This is where the large, pink tutu wearing, elephant enters the equation. To be blunt, NIVIDA may have been a touch optimistic on how much more powerful their new Ada Lovelace architecture really is. Yes, it is bloody efficient. Yes, they “rebalanced” the memory arch’ to give their L2 cache starved cores a good chunk (32MB in the AD106-350’s case) of extra memory. Yes, this does reduce the number of times the RAM buffer has to be accessed compared to previous generations.
Sadly, counter acting all those wonderful improvements is NVIDIA actually reduced the number of CUDA cores from 4864 to 4352 (i.e. 512 are “missing”). Reduced the Ray Tracing cores from 38 to 34. Reduced the Tensor cores (aka DLSS cores) from 152 to 136. Then if all that was not enough, they cut the memory bus in half. Yes. Poof. Gone is that lovely 256-bus the 3060Ti and the 2060 Super (aka Ti for the Ti’less generation) had. Hell, even compared to the 1060 Ti and its 192-bit wide bus , 128-bits is teeny tiny. It ‘feels’ like a x50 bus… as the 3050 Super used a 128-bit bus.
Why did NVIDIA do all this? They did it due to the Ada Lovelace architectural design and philosophy, expected demand for the 4060 and 4060Tis… and how incompetent Samsung’s 8nm fab division are compared to TSMC. That second and third bits are getting ahead of ourselves. Instead let’s rewind the clock to when NVIDIA were making Ada Lovelace a reality. Specifically, they were designing the AD102 ‘grand daddy’ that is base blueprint for all the smaller AD10x-series (consumer) cores. Regardless of the model, all ADA’s are made up of key building blocks called Graphics Processing Clusters (GPCs). A “GPC” consists of up to 12 Ray Tracing cores, 48 Tensor cores, and 1536 CUDA cores that are active… and is paired with a single 32bit memory controller. In the AD102-400 (aka RTX 4090Ti) that means the (nearly) fully monty of (nearly) 12 active GPCs, and 12 memory controllers… for a grand total of 142/568/18176 goodness with a 384-bit bus capable of handling 24GB of RAM.

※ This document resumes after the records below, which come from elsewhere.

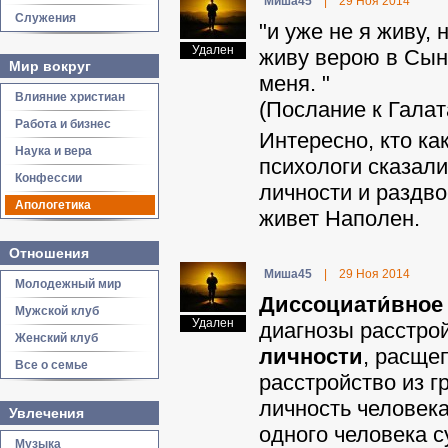
Миша45
|
29 Ноя 2014
Служения
"и уже не я живу, 
Удален
живу верою в Сын
Мир вокруг
меня. "
Влияние христиан
(Послание к Галат
Работа и бизнес
Интересно, кто ка
Наука и вера
психологи сказали
Конфессии
личности и раздво
Апологетика
живет Наполен.
Отношения
Миша45
|
29 Ноя 2014
Молодежный мир
Диссоциати́вное 
Мужской клуб
Удален
диагнозы расстро
Женский клуб
личности
, расще
Все о семье
расстройство из г
личность человека
Увлечения
одного человека с
Музыка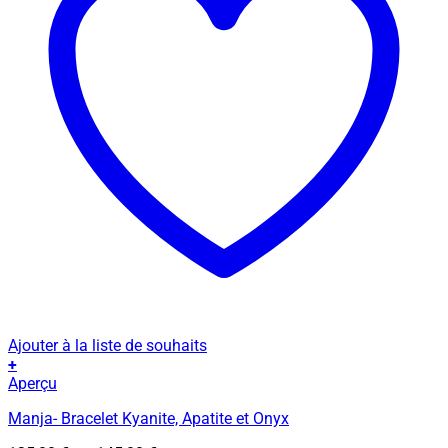
Ajouter à la liste de souhaits
+
Ce
Aperçu
produit
Manja- Bracelet Kyanite, Apatite et Onyx
a
plusieurs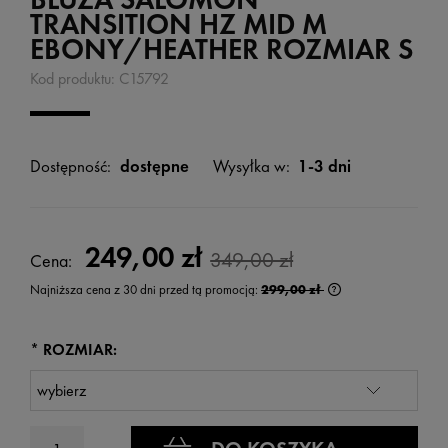
TRANSITION HZ MID M
EBONY/HEATHER ROZMIAR S
Kod produktu:
C15792
Dostępność:
dostępne
Wysyłka w:
1-3 dni
249,00 zł
349,00 zł
Cena:
Najniższa cena z 30 dni przed tą promocją:
299,00 zł
Jeżeli produkt jest
wyświetlana jest n
kiedy produkt pojaw
*
ROZMIAR: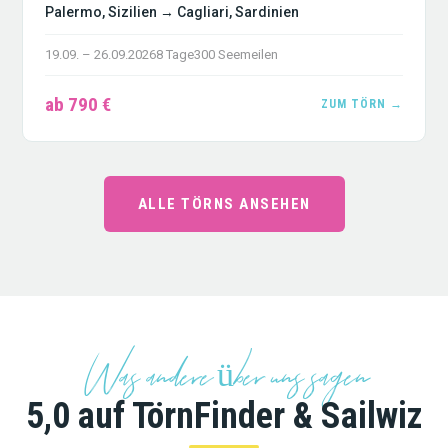
Palermo, Sizilien → Cagliari, Sardinien
19.09. – 26.09.2026
8 Tage
300 Seemeilen
ab 790 €
ZUM TÖRN →
ALLE TÖRNS ANSEHEN
Was andere über uns sagen
5,0 auf TörnFinder & Sailwiz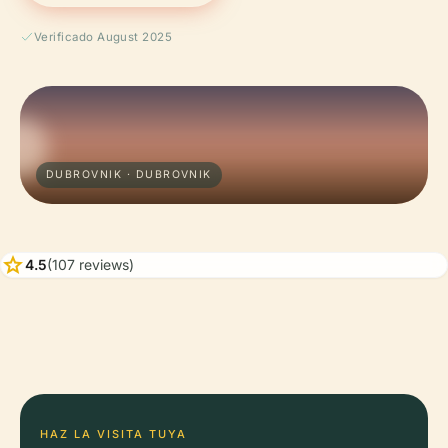
Verificado August 2025
DUBROVNIK · DUBROVNIK
star
4.5
(107 reviews)
HAZ LA VISITA TUYA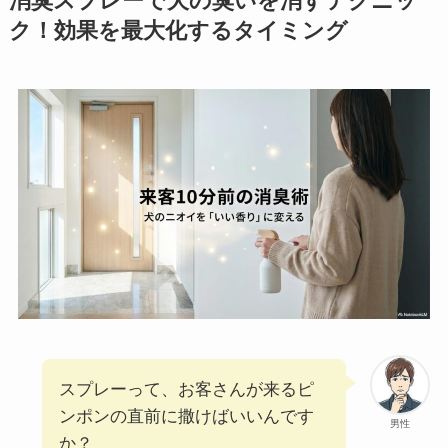
消臭スプレーで犬の臭いを消すテクニッ
ク！効果を最大化するタイミング
スプレーって、お客さんが来るピ
ンポンの直前に撒けばいいんです
男性
か？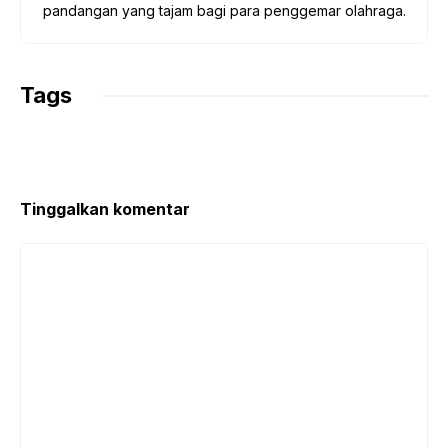
pandangan yang tajam bagi para penggemar olahraga.
Tags
Tinggalkan komentar
Komentar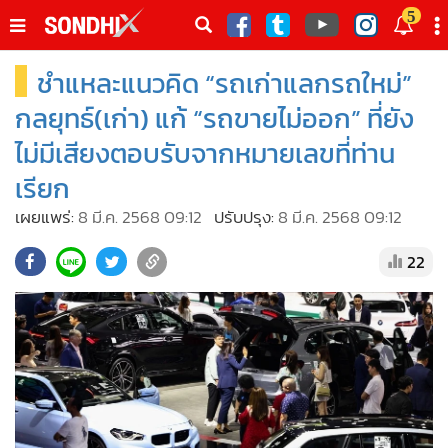
italk
5
sive
ชำแหละแนวคิด “รถเก่าแลกรถใหม่”
•
หน้าหลัก
th
ัพเดต
•
SondhiX
กลยุทธ์(เก่า) แก้ “รถขายไม่ออก” ที่ยัง
•
Social
ไม่มีเสียงตอบรับจากหมายเลขที่ท่าน
•
World Talk
เรียก
•
Sondhitalk
เผยแพร่:
8 มี.ค. 2568 09:12
ปรับปรุง:
8 มี.ค. 2568 09:12
•
ผู้เฒ่าเล่าเรื่อง
22
•
ข่าวลึกปมลับ
•
Exclusive Health
•
ผู้จัดกวน
•
น่าสนใจ
•
ข่าวอัพเดต
•
เศรษฐกิจ-ธุรกิจ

Slice off 4 GPCs, and then disable 1 and then either 1/6th in two GPCs or a third in one GPC (6 + 2/3rd GPCs active) and you get a AD103 “RTX 4080” with a “only” 80/320/10240 goodness but on a 256 bit bus… with room for a “fully enabled” RTX 4080 Ti for later release (8 GPCs active).
Slice off the deactivated GPCs and another full GPC in the AD103 (for a grand total of 5 fully enabled GPCs) and you get a AD104 “RTX 4070 Ti” which gives us our oddball 192-bit buss (5x32bit memory controllers) and 60/240/7680 cores.
Cut one full GPC and 1/6th of another (3 full GPCs + 5/6ths of a fourth GPC) and you get an AD104-250… aka GeForce RTX 4070. Which keeps the 192 bit bus, but drops down to 46/184/5888 cores.
In a (slightly more) “perfect” world NIVIDA would have then taken the AD104-250 and laser cut that remaining 5/6ths of a working GPC to make the foundation for their RTX 4060 Ti and then laser cut some more for their RTX 4060. Sadly, x60s (and x60 Ti) are arguably the most popular of NVIDIA’s consumer GPU lineup every generation. So using failed chips would have caused “production issues”… with NVIDIA forced to laser cut factory sellable AD104-250’s to get the numbers needed for their RTX 4060 and 4060 Ti cores.
This in turn would have given their (leather jacket wearing) MBA’s hives when thinking about all those modified RTX 4070 cores being sold as lowly RTX 4060s. Which is ironic as previous generation did basically that and NVIDIA made record profits. Yes. In the RTX 3000-series the GA102 variant was used in RTX 3090Ti/3080Ti/3080… and even some 3070 Tis (when necessary to get rid of failed chips). Then a ‘small core’ GA104 was used for RTX 3070Ti/3070/3060Ti/3060 cores. Thus, the 3060Ti’s being allowed to have 256-bit bus. Which is impossible on the Ada Lovelace design as it stands today. One could argue this is because NVIDIA did not want to waste working chips like they did in the RTX 3000-series heyday, but it is more a case of Samsung’s 8nm production line being so incompetent that NVIDIA had to pivot to make use of all the “mostly working” cores coming off each wafer… versus TSMC actually being good at their jobs and delivering on what they contracted to deliver.